Selected text:
☆ ☆ ☆ ☆

Standard Terms and Conditions

Standard Terms and Conditions

1. DEFINITION OF TERMS

CAMILOO LIMITED – CAMILOO LIMITED having its principal place of business at 138 Tempus Tower, 9 Mirabel Street, M3 1NP.
The Client – the entity which enters into a contract with CAMILOO LIMITED
Domain Name – the root address of a website, e.g. www.webaddress.com. All such names must be registered with the appropriate naming authority, which will usually charge a fee.
Downtime – time when the website is not accessible via the Internet. This may be because of a technical failure of the Host or because work is being carried out on the site.
Host – the company on whose system the Website physically resides.
Link, Hyperlink – a ‘clickable’ link embedded on a web page which may take the form of a graphic or text.
Search Engine – a website which contains a directory of websites on the Internet enabling users to find websites by subject matter classification.
Website – a collection of web pages and associated code which forms an integrated presence.
The Work – the subject matter of the contract between the Client and CAMILOO LIMITED as outlined in appendix ‘Schedule of Works’.
Fee Payable – the amount due for this project and breakdown thereof as outlined in appendix ‘Invoice Schedule and Payment Details’.
2. FEES
2.1
Fee Payable
A breakdown of the total fees payable for this project is attached as ‘Invoice Schedule and Payment Details’. The Completion payment will become due when the Work is completed to the reasonable satisfaction of the Client but subject to the terms of Clause 4.3 Approval of Work and Clause 4.4 Rejected Work hereof. If a deposit is outlined within ‘Invoice Schedule and Payment Details’, CAMILOO LIMITED reserves the right not to begin the Work until the said deposit has been paid in full. The fee quoted in the contract does not include the cost any expenses such as domain registration, hosting set up fee, hosting and purchase of themes or other items required in order to complete the project unless stated.

☆ ☆ ☆ ☆

Data rows:
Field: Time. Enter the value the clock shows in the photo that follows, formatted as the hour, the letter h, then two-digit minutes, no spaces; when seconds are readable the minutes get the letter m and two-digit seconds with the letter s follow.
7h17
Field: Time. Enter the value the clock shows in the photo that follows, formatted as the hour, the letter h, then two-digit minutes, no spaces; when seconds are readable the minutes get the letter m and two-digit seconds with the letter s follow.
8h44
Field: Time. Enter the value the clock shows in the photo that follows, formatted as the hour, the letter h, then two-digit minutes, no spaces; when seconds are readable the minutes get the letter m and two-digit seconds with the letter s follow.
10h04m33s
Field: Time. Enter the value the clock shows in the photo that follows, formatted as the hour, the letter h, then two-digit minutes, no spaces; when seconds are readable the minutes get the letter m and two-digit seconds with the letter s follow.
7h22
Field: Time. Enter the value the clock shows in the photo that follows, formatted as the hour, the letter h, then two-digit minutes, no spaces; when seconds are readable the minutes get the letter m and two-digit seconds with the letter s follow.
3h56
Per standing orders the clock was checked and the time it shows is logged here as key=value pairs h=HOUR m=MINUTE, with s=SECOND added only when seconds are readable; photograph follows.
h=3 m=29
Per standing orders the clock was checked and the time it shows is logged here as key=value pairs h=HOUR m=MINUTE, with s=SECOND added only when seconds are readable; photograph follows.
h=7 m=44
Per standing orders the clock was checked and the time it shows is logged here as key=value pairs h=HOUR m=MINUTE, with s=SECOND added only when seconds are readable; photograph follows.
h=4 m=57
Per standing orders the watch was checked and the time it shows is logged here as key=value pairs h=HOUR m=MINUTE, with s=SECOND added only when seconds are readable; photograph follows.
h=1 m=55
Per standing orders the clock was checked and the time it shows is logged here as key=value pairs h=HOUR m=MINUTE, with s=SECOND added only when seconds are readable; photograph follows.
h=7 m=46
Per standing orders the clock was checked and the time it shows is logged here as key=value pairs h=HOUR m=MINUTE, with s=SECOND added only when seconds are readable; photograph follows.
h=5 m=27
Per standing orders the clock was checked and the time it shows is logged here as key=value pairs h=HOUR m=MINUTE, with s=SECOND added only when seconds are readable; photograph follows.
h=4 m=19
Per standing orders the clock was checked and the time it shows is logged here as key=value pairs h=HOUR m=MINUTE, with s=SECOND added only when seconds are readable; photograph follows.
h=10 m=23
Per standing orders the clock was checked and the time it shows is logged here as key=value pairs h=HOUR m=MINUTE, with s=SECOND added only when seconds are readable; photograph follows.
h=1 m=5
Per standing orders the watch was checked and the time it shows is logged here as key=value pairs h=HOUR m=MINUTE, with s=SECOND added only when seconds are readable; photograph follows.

☆ ☆ ☆ ☆

Task to complete: Rewrite the terms and conditions between "Website – a" and "appendix ‘Invoice Schedule and Payment Details’.", inclusive, putting "annex" wherever "appendix" appears. Work from the text alone.

Full answer:
Website – a collection of web pages and associated code which forms an integrated presence.
The Work – the subject matter of the contract between the Client and CAMILOO LIMITED as outlined in annex ‘Schedule of Works’.
Fee Payable – the amount due for this project and breakdown thereof as outlined in annex ‘Invoice Schedule and Payment Details’.